The wall to be pure white
The window structure to be pure white
The glass the medium gray range


One Really Ugly Window Wall Textureand its Matching Opacity, try em if you dare lol.



Opacity and Reflective Floors


Reflective floors are all the rage, the thing is they’re not reflective at all, its really an optical illusion created by the mesh. There is literally a mirror image of the room under the floor that is revealed by an opacity using simi transparent floor.


Because these floors need to be semi transparent they must use Composite Blending, this severely limits the use of Composite Blending on anything else in the room so design your room and the items that will be made to go in it very carefully.


The main issue that is common here is making the floors too transparent. Because this is not a true reflection making them super transparent just makes the avatar and furniture items look like they are floating in space and not grounded at all, fine if you are making a space antigarvy room, but unrealistic if you are looking for something more realistic.


Folks tend to fall into the trap of more is more, more transparent more opacity more more more, when with rooms its often the opposite is much more effective. Sure it may look spectacular empty, but how is it going to look when filled with stuff? Remember the room is the vessel in which you put and do things, you dont want to overpower what will be going on it it.


Opacity as Light


Light Beams and Light Rays and other lightning effects are an effect that is often created with Composite Blending enabled opacity.


Using transparency and gradients can create fun light beam effects.


Light Beam Texture and its Opacity Map


Light can also be created by using, Blending Additive setting. Choose Blending and then Additive from the drop down menu.

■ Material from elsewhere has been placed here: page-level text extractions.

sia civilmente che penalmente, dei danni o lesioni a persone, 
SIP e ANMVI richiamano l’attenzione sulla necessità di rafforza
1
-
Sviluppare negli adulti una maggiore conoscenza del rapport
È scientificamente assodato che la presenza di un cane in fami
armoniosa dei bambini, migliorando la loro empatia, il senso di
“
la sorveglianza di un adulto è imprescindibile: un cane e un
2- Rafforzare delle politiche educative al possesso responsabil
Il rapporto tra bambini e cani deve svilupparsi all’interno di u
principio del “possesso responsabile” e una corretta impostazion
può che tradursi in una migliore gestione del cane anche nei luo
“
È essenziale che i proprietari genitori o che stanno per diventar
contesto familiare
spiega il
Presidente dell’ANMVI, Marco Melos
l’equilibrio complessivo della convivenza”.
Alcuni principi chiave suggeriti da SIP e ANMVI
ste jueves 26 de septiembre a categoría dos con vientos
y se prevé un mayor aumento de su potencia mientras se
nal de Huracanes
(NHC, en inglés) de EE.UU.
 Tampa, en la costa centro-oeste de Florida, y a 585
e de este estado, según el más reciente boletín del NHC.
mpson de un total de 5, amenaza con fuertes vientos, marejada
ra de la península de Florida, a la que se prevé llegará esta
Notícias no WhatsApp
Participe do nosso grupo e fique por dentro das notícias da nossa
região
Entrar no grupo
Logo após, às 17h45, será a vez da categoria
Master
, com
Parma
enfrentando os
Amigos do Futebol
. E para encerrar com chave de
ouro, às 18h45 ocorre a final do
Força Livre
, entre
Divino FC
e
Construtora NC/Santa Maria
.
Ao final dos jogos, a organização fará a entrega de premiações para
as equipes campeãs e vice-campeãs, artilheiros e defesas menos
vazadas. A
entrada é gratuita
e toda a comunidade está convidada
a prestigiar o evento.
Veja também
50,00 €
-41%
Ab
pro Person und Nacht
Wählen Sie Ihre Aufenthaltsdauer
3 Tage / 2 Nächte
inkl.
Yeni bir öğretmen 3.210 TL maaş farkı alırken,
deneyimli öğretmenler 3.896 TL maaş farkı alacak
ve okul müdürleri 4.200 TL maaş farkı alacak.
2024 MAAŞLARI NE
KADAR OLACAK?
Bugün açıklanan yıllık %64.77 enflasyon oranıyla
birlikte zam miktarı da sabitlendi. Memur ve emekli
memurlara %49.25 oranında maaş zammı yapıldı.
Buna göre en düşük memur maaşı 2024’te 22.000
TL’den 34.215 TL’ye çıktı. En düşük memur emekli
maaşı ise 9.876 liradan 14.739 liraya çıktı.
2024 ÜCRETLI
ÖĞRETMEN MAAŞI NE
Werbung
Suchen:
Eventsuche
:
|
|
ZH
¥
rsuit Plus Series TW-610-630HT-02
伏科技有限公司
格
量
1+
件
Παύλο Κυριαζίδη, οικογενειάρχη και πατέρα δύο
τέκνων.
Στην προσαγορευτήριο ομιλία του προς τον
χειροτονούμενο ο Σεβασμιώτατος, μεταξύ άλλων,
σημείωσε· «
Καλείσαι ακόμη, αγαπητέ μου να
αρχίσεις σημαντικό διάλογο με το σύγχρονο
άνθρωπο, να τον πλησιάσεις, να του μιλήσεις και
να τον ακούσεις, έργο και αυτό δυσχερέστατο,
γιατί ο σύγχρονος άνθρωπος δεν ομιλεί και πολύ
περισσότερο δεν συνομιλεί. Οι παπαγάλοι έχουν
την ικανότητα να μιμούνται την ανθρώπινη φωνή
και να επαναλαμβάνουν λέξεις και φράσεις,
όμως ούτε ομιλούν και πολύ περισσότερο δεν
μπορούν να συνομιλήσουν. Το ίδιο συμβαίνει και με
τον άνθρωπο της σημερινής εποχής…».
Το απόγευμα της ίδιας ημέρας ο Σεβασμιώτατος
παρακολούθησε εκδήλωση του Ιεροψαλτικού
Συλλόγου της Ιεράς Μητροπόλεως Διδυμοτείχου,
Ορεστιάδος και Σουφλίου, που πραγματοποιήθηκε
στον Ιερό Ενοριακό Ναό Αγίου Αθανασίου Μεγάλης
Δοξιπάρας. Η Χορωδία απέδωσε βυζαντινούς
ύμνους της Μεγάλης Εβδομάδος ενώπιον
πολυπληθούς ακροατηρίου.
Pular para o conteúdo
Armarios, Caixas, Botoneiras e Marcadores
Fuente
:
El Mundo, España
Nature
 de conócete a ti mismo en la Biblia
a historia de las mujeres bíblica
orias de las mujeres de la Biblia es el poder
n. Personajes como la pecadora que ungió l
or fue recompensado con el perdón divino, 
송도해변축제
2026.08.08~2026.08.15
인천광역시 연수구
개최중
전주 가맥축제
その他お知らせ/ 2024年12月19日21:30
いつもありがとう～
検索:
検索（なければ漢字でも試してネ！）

This setting won’t use opacity maps so you dont even need one to use it. Instead of using a opacity map it renders the whole texture as light. Additive works best in very dark environments, in bright ones it will be completely washed out. Play with it on a  mesh and see what it can do. Try it in a brite room then a dark one and see how dramatically different the effect can be.



Chose which type of blending Composite or Additive and use the one that works best for the look and application you want to achieve.


Opacity as Shadow


Composite Blending Enabled Opacity’s are also what create the shadow under some furniture meshes. You may not have noticed why some pieces of furniture seem grounded while other don’t. Take a peek under them and see if there is a subtle shadow.


Shadow Texture and its Opacity Map


While thes shodws are great addition to a standaed room, put them in a refective floor room and they are a disaster as you then have blending on blending and a big hole in the floor.


There are meshes that are especially made for reflective rooms that have the mesh mirrored under them and no shadow. But if the piece you want to add to your reflective room set has a shadow you can get rid of it. Just replace the texture with a 2×2 black texture and its opacity map with the same 2×2 black texture, uncheck use blending and the shadow will be no more. Don’t forget  you MUST uncheck the blending box any time you opacity something away or you will have texture conflict problems.